駒代♀=主人公の芸妓。尾花家の抱え芸者。吉岡から身請けを申し込まれるも巧みに返事を濁した。一糸と吉岡を両てんびんにかけていたが、、、

力次♀=意地の悪い姉さん芸者

杉島♂=大連で羽振りの良くなった客

花助♀=貯金通帳をお守りにしている現金な芸者、お金になることならばうまく立ち回る。

吉岡♂=プライドの高い精力的な実業家。力次とそのほかにも女性も抱えているが、綺麗になった駒代と帝国劇場で再会し、待合浜崎でやけぼっくりに火がつく。駒代を身請けしようと思っていたのだが、、、

江田♂=吉岡の会社での部下

菊千代♀=淫乱で奔放な性分の枕芸者。駒代とはさほど仲良くない。

蘭花♀=芸者というより女優器質。お座敷でヌードになって有名に

瀬川一糸♂=女形の役者、浜村屋ともいう。対月という待合の別荘三春園で駒代と久しぶりに会う。それがきっかけで待合宜春で駒代と逢瀬を交わす仲になるのだが、、、

お半♀=瀬川の継母。普通の芸者に過ぎない駒代が瀬川と夫婦になるのを全く歓迎していない。

# # # # #

* [指示 A]:
記録のうち「1. Reserves memory and initializes the stack.」を含む行から「µVision provides a **Configuration」を含む行までを、1行を1つの文字列としてJSONのリストに入れること。空行は除く。

保存データ項目:

# # # # #

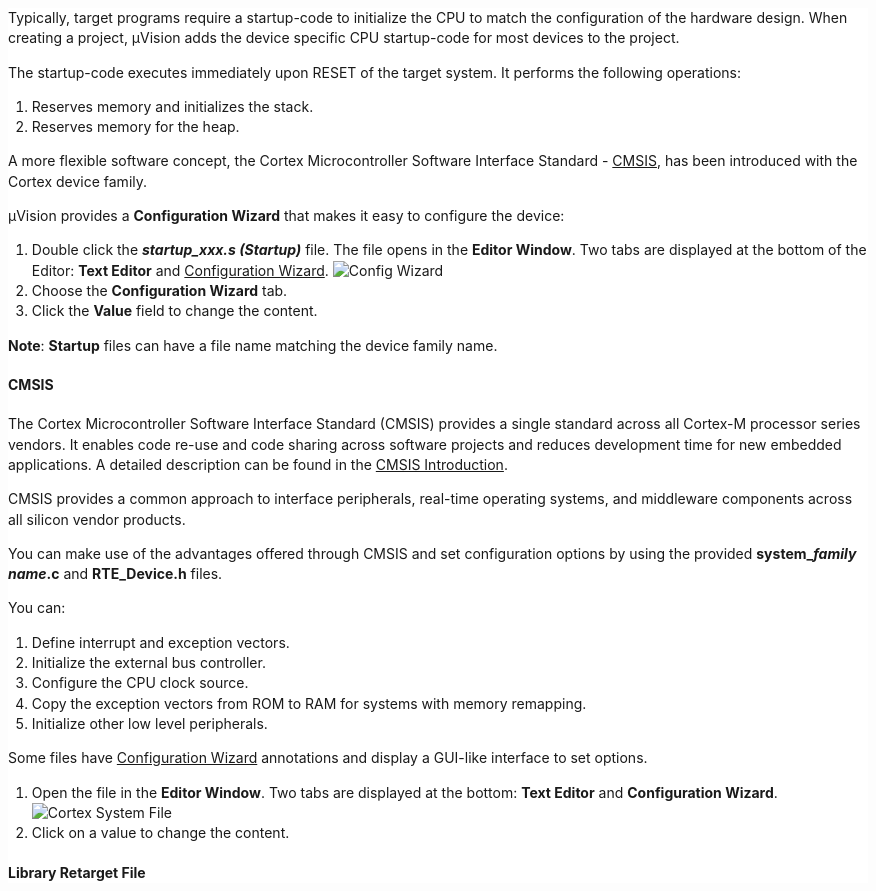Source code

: Typically, target programs require a startup-code to initialize the CPU to match the configuration of the hardware design. When creating a project, µVision adds the device specific CPU startup-code for most devices to the project.

The startup-code executes immediately upon RESET of the target system. It performs the following operations:

1. Reserves memory and initializes the stack.
2. Reserves memory for the heap.

A more flexible software concept, the Cortex Microcontroller Software Interface Standard - [CMSIS](http://www.keil.com/support/man/docs/gsac/GSAC_cmsis.htm), has been introduced with the Cortex device family.

µVision provides a **Configuration Wizard** that makes it easy to configure the device:

1. Double click the ***startup_xxx.s (Startup)*** file. The file opens in the **Editor Window**. Two tabs are displayed at the bottom of the Editor: **Text Editor** and [Configuration Wizard](http://www.keil.com/support/man/docs/uv4/uv4_ut_configwizard.htm).
![Config Wizard](http://upload-images.jianshu.io/upload_images/26219-6569af5504ef9a67.png?imageMogr2/auto-orient/strip%7CimageView2/2/w/1240)
2. Choose the **Configuration Wizard** tab.
3. Click the **Value** field to change the content.

**Note**: **Startup** files can have a file name matching the device family name.

#### CMSIS

The Cortex Microcontroller Software Interface Standard (CMSIS) provides a single standard across all Cortex-M processor series vendors. It enables code re-use and code sharing across software projects and reduces development time for new embedded applications. A detailed description can be found in the [CMSIS Introduction](http://www.keil.com/cmsis).

CMSIS provides a common approach to interface peripherals, real-time operating systems, and middleware components across all silicon vendor products.

You can make use of the advantages offered through CMSIS and set configuration options by using the provided **system_*family name*.c** and **RTE_Device.h** files.

You can:

1. Define interrupt and exception vectors.
2. Initialize the external bus controller.
3. Configure the CPU clock source.
4. Copy the exception vectors from ROM to RAM for systems with memory remapping.
5. Initialize other low level peripherals.

Some files have [Configuration Wizard](http://www.keil.com/support/man/docs/uv4/uv4_ut_configwizard.htm) annotations and display a GUI-like interface to set options.

1. Open the file in the **Editor Window**. Two tabs are displayed at the bottom: **Text Editor** and **Configuration Wizard**.
![Cortex System File](http://upload-images.jianshu.io/upload_images/26219-686acddbcce22b0b.png?imageMogr2/auto-orient/strip%7CimageView2/2/w/1240)
2. Click on a value to change the content.

#### Library Retarget File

# # # # #

* [指示 B]:
人物紹介の内容をもとに、次の問いに答えよ。
(i) 花助は何をお守りにしているか。
(ii) 江田は誰の部下か。
(iii) お半は瀬川とどういう関係にあるか。

* [作業結果 A]:
[
  "1. Reserves memory and initializes the stack.",
  "2. Reserves memory for the heap.",
  "A more flexible software concept, the Cortex Microcontroller Software Interface Standard - [CMSIS](http://www.keil.com/support/man/docs/gsac/GSAC_cmsis.htm), has been introduced with the Cortex device family.",
  "µVision provides a **Configuration Wizard** that makes it easy to configure the device:"
]

* [作業結果 B]:
(i) 貯金通帳
(ii) 吉岡(吉岡の会社での部下)
(iii) 瀬川の継母